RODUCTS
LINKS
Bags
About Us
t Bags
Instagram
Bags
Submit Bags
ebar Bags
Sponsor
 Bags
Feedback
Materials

· · ·

All the entries above should come back exactly as they are written.

RODUCTS
LINKS
Bags
About Us
t Bags
Instagram
Bags
Submit Bags
ebar Bags
Sponsor
 Bags
Feedback
Materials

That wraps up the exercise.